Skill Creator

A skill that builds — and benchmarks — skills.

A skill is written once and invoked thousands of times. A draft that triggers on the wrong prompts, or quietly under-performs the model’s own baseline, taxes every future call. Skill Creator turns “I want a skill for X” into a tested SKILL.md by running a tight loop: draft, run it head-to-head against a no-skill baseline, grade the results, rewrite.

Anthropicprogressive disclosureevals + baselinevariance analysisdescription tuning

The loop

Draft  →  Run with-skill + baseline  →  Grade & benchmark  →  Review  →  Rewrite  →  repeat

Capture intent — what should it enable, when should it trigger, what’s the output format.
Draft the SKILL.md, then write 2–3 realistic test prompts.
Run every prompt twice — once with the skill, once as a no-skill baseline — in the same turn.
Grade & benchmark — pass-rate, time and tokens, mean ± stddev, with the delta over baseline.
Review & rewrite — read the user’s feedback, generalise it, cut what isn’t pulling its weight.

Key concept — progressive disclosure

A skill loads in three levels, so a large skill costs almost nothing until it’s actually needed:

1 · Metadata   name + description   (~100 words, always in context)
2 · SKILL.md   the instructions     (loaded when the skill triggers, <500 lines ideal)
3 · Resources  scripts / refs       (read or executed only as needed, unlimited)

The description is the one part that’s always loaded — which is why it, not the body, decides whether the skill fires at all.

Worked example — “I want to make a skill for X”

Narrow it down. Skill Creator asks the four intent questions and confirms the output format.
Draft + test prompts. It writes a draft and proposes “Here are a few test cases I’d like to try — do these look right?”
Run head-to-head. Each prompt spawns a with-skill run and a baseline run into iteration-1/eval-0/….
Grade and open the viewer. generate_review.py opens two tabs — Outputs to click through and leave feedback, Benchmark for the numbers.
Rewrite from feedback and rerun into iteration-2/, passing --previous-workspace so the viewer shows the diff. Repeat until the feedback comes back empty.

Under the hood

Anatomy of a skill

skill-name/
├── SKILL.md          (required: YAML frontmatter + Markdown body)
└── (optional)
    ├── scripts/      executable code for deterministic, repeated work
    ├── references/   docs pulled into context only when needed
    └── assets/       templates, icons, fonts used in the output

If three test runs all independently write the same helper script, that’s the signal to bundle it under scripts/ and write it once.

The eval workspace

Results live in <skill-name>-workspace/, organised by iteration, then by test case:

iteration-1/
├── eval-0-descriptive-name/
│   ├── with_skill/outputs/
│   ├── without_skill/outputs/   (baseline; old_skill/ when improving)
│   ├── eval_metadata.json        (prompt + assertions)
│   ├── grading.json              (text / passed / evidence per assertion)
│   └── timing.json               (total_tokens, duration_ms)
└── benchmark.json                (pass_rate, time, tokens — mean ± stddev + delta)

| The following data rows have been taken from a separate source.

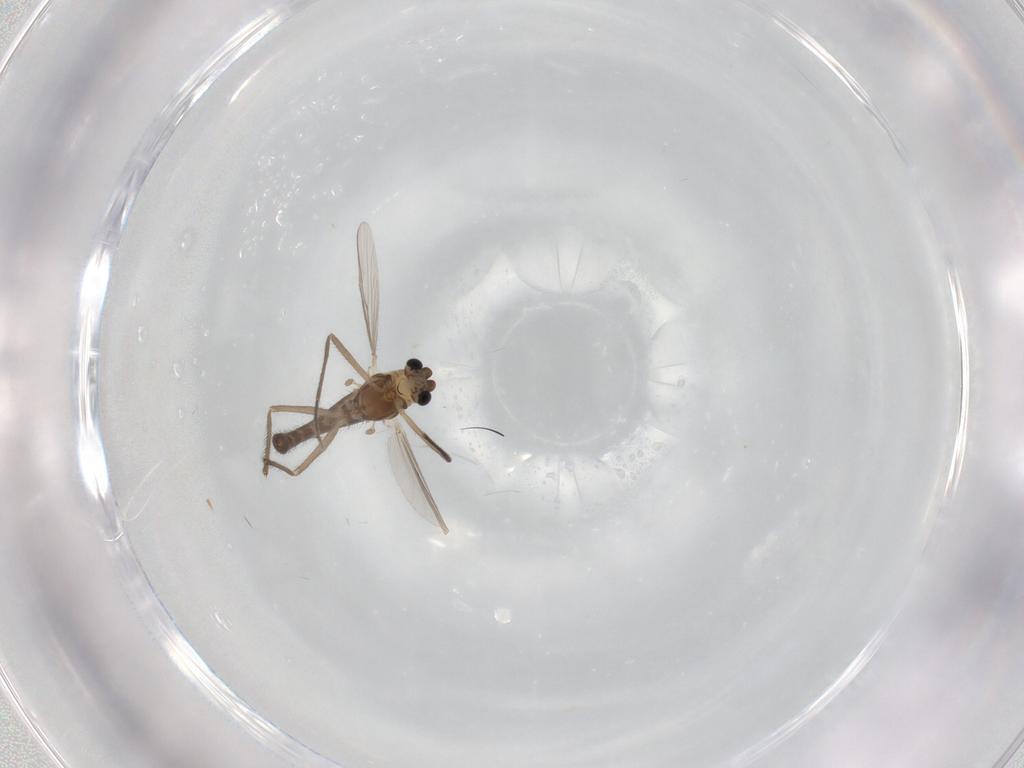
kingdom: Animalia
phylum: Arthropoda
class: Insecta
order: Diptera
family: Chironomidae
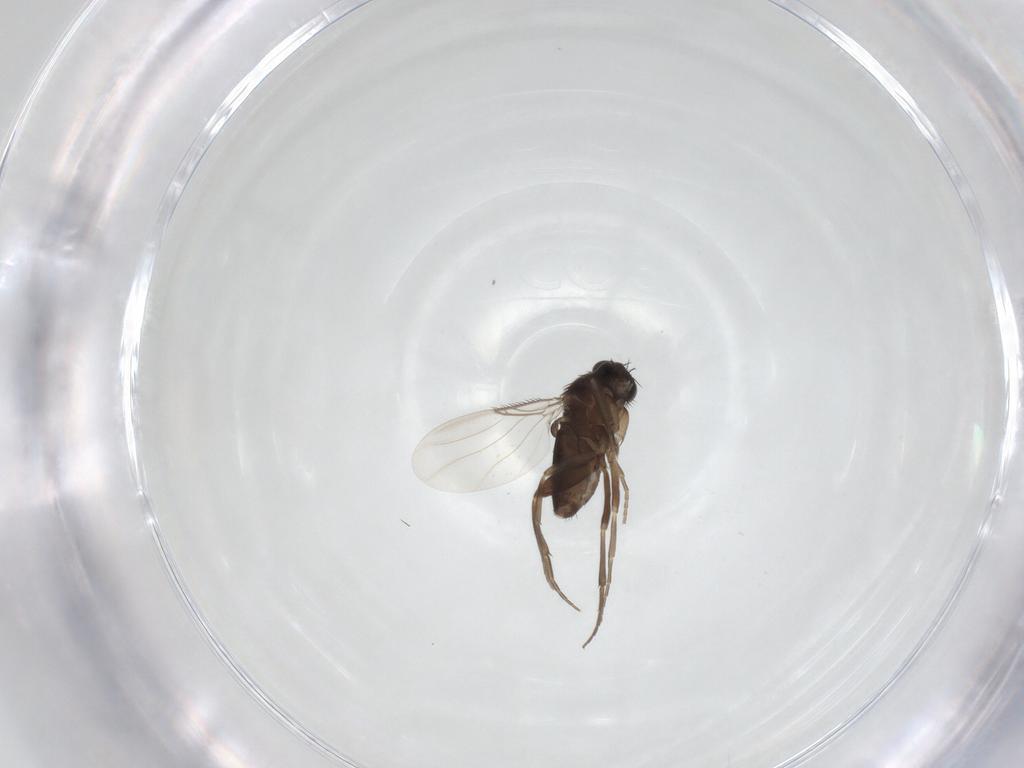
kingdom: Animalia
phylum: Arthropoda
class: Insecta
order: Diptera
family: Phoridae
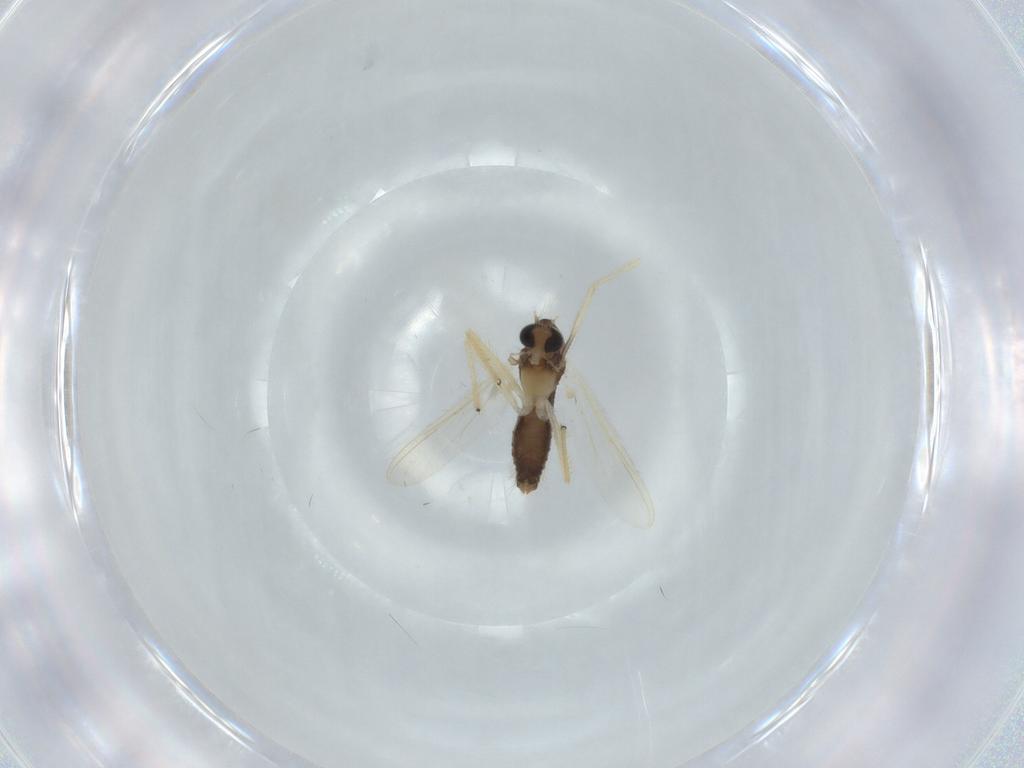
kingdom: Animalia
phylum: Arthropoda
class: Insecta
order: Diptera
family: Chironomidae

Test prompts are saved to evals/evals.json first; assertions are drafted while the runs are in progress. Good assertions are objectively verifiable and clearly named.

Description optimisation

The description is the primary trigger, so there’s a dedicated loop for it:

python -m scripts.run_loop \
  --eval-set trigger-eval.json \
  --skill-path <path> \
  --model <session-model-id> \
  --max-iterations 5

It splits 20 should/should-not-trigger queries 60/40 into train and held-out test, runs each query three times for a stable trigger rate, proposes description rewrites, and picks the best_description by test score — not train — to avoid overfitting. The hardest negatives are near-misses that share keywords but need a different tool.